The hemolysis index is a laboratory measurement that indicates the extent of red blood cell breakdown in a blood sample. It serves as an indicator in blood tests, providing insights into sample integrity and ensuring the accuracy of diagnostic results. Laboratories rely on this index to assess sample quality before analysis.
Understanding Hemolysis Index
Hemolysis refers to the rupture of red blood cells, or erythrocytes, releasing their internal contents, particularly hemoglobin, into the surrounding plasma or serum. The hemolysis index is a quantitative measure that assesses the amount of this free hemoglobin. When red blood cells break down, the normally pale yellow plasma or serum can take on a pink to red color due to hemoglobin.
Accurate blood test results depend on intact red blood cells because many substances are present in different concentrations inside and outside these cells. For instance, potassium levels are significantly higher inside red blood cells than in the plasma. If red blood cells lyse, these intracellular components are released, artificially altering measured concentrations and potentially leading to misleading diagnostic findings.
How Hemolysis Indices Are Determined
Modern laboratory analyzers typically determine hemolysis indices as part of a broader assessment known as HIL indices, which also include icterus (jaundice) and lipemia (fats in the blood). These automated systems utilize spectrophotometry, a method that measures how light is absorbed by a substance, to detect and quantify the presence of free hemoglobin. Hemoglobin absorbs light at specific wavelengths, such as 414 nm, 570 nm, and 600 nm, allowing the analyzer to measure its concentration.
The analyzer passes light through the blood sample and measures the amount of light absorbed at these characteristic wavelengths. The degree of light absorption is directly proportional to the concentration of free hemoglobin, allowing the system to calculate the hemolysis index. This index is often reported as a numerical value, sometimes on a scale like 0-1000, or with “plus” signs (e.g., + to ++++), indicating the level of hemolysis in the sample.
Factors Causing Hemolysis
Hemolysis in a blood sample most commonly results from pre-analytical factors, which are issues occurring before the sample reaches the laboratory. Improper blood collection techniques are a frequent cause, such as using an incorrect needle size, drawing blood too forcefully, or vigorous mixing of the sample after collection.

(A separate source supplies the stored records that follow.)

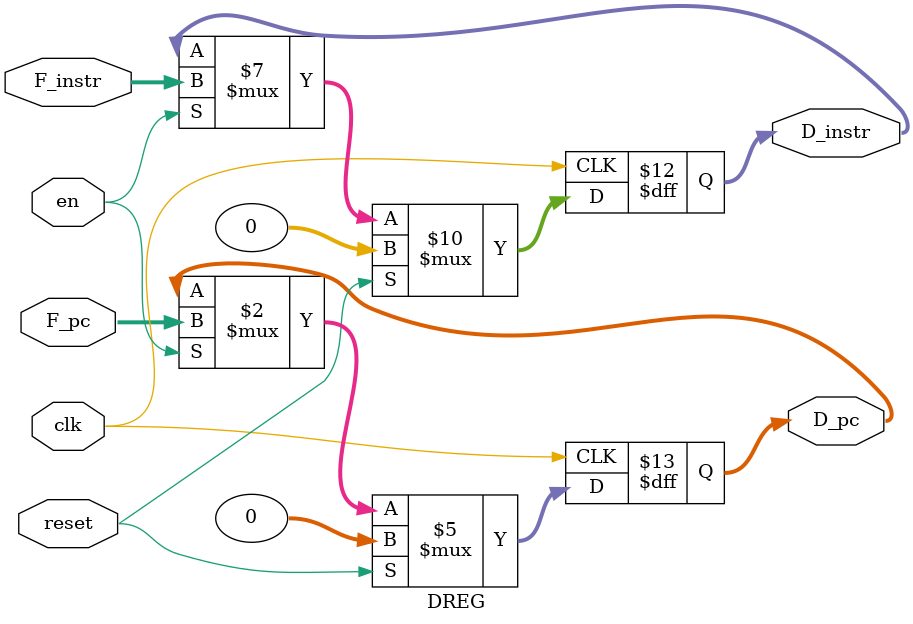
<source format=v>
`timescale 1ns / 1ps
module DREG(
    input clk,
    input reset,
    input en,
    input [31:0] F_instr,
    input [31:0] F_pc,

    output reg [31:0] D_instr,
    output reg [31:0] D_pc
    );

    always @(posedge clk) begin
        if (reset) begin
            D_instr <= 32'b0;
            D_pc <= 32'b0;
        end
        else if (en) begin
            D_instr <= F_instr;
            D_pc <= F_pc;
        end
    end

endmodule

</source>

Drawing blood through an intravenous (IV) line or using a smaller gauge needle can also increase the likelihood of hemolysis.
Other pre-analytical factors include delayed processing of the blood sample, allowing red blood cells to break down over time, or exposure to extreme temperatures during transport or storage. Residual alcohol at the venipuncture site or excessive “milking” of the puncture site during collection can also damage red blood cells. Less commonly, certain patient-related factors, such as specific medical conditions like hemolytic anemia, can cause hemolysis within the body (in vivo hemolysis) before the blood is drawn, though this is a rarer cause for an elevated hemolysis index.
Clinical Significance and Interpretation
Elevated hemolysis indices are important in diagnostic testing because they can significantly interfere with the accuracy of various laboratory results. When red blood cells lyse, they release intracellular components into the serum or plasma, which can falsely elevate or decrease measured analyte concentrations. For example, analytes like potassium, lactate dehydrogenase (LDH), and aspartate aminotransferase (AST) are present in much higher concentrations inside red blood cells, so even mild hemolysis can lead to spuriously high results. A 1% lysis of red blood cells can cause a 55% increase in potassium and a 272% increase in LDH.
Conversely, some analytes, such as glucose and sodium, are present in lower concentrations within red blood cells, and their measured levels may falsely decrease. Due to these potential interferences, laboratories often flag or reject hemolyzed samples, as visual inspection alone is unreliable for detecting subtle hemolysis. This rejection can lead to delayed diagnosis and treatment, requiring repeat blood draws and additional costs. While most hemolysis is due to pre-analytical errors, a very high hemolysis index might rarely indicate an in-vivo hemolytic condition, prompting further clinical investigation.